◆ Aim of the task
Would you repeat all of the records underneath, exactly as written?

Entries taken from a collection
━━━━━━━━

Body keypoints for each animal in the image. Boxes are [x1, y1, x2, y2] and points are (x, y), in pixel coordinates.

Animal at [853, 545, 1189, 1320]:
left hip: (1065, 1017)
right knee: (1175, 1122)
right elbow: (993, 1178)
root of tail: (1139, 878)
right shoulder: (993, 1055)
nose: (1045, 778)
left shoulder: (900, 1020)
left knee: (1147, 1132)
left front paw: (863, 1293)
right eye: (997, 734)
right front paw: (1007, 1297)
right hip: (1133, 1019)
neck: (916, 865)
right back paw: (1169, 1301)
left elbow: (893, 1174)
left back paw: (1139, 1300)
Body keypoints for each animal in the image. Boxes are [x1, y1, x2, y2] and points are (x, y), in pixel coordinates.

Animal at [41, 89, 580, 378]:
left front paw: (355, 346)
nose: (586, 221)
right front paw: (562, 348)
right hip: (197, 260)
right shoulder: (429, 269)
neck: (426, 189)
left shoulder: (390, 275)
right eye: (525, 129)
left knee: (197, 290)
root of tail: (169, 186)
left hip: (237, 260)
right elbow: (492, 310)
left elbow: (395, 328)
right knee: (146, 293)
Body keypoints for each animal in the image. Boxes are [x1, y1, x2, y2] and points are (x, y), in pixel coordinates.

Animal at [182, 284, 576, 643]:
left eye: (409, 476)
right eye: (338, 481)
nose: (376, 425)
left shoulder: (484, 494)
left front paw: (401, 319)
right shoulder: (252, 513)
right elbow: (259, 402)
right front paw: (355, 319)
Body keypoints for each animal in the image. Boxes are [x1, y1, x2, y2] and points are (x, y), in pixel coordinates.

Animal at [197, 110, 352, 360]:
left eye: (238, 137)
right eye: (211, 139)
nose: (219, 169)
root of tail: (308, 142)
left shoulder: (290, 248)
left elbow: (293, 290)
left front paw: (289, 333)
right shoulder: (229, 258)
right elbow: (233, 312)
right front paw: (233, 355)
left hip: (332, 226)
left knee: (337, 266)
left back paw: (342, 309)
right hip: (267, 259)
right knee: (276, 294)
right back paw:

━━━━━━━━

◆ Output of the task
Body keypoints for each animal in the image. Boxes are [x1, y1, x2, y2] and points are (x, y), in pixel coordinates.

Animal at [853, 545, 1189, 1320]:
left hip: (1065, 1017)
right knee: (1175, 1122)
right elbow: (993, 1178)
root of tail: (1139, 878)
right shoulder: (993, 1055)
nose: (1045, 778)
left shoulder: (900, 1020)
left knee: (1147, 1132)
left front paw: (863, 1293)
right eye: (997, 734)
right front paw: (1007, 1297)
right hip: (1133, 1019)
neck: (916, 865)
right back paw: (1169, 1301)
left elbow: (893, 1174)
left back paw: (1139, 1300)
Body keypoints for each animal in the image. Boxes are [x1, y1, x2, y2] and points are (x, y), in pixel coordinates.

Animal at [41, 89, 580, 378]:
left front paw: (355, 346)
nose: (586, 221)
right front paw: (562, 348)
right hip: (197, 260)
right shoulder: (429, 269)
neck: (426, 189)
left shoulder: (390, 275)
right eye: (525, 129)
left knee: (197, 290)
root of tail: (169, 186)
left hip: (237, 260)
right elbow: (492, 310)
left elbow: (395, 328)
right knee: (146, 293)
Body keypoints for each animal in the image. Boxes are [x1, y1, x2, y2] and points are (x, y), in pixel coordinates.

Animal at [182, 284, 576, 643]:
left eye: (409, 476)
right eye: (338, 481)
nose: (376, 425)
left shoulder: (484, 494)
left front paw: (401, 319)
right shoulder: (252, 513)
right elbow: (259, 402)
right front paw: (355, 319)
Body keypoints for each animal in the image. Boxes are [x1, y1, x2, y2] and points are (x, y), in pixel coordinates.

Animal at [197, 110, 352, 360]:
left eye: (238, 137)
right eye: (211, 139)
nose: (219, 169)
root of tail: (308, 142)
left shoulder: (290, 248)
left elbow: (293, 290)
left front paw: (289, 333)
right shoulder: (229, 258)
right elbow: (233, 312)
right front paw: (233, 355)
left hip: (332, 226)
left knee: (337, 266)
left back paw: (342, 309)
right hip: (267, 259)
right knee: (276, 294)
right back paw:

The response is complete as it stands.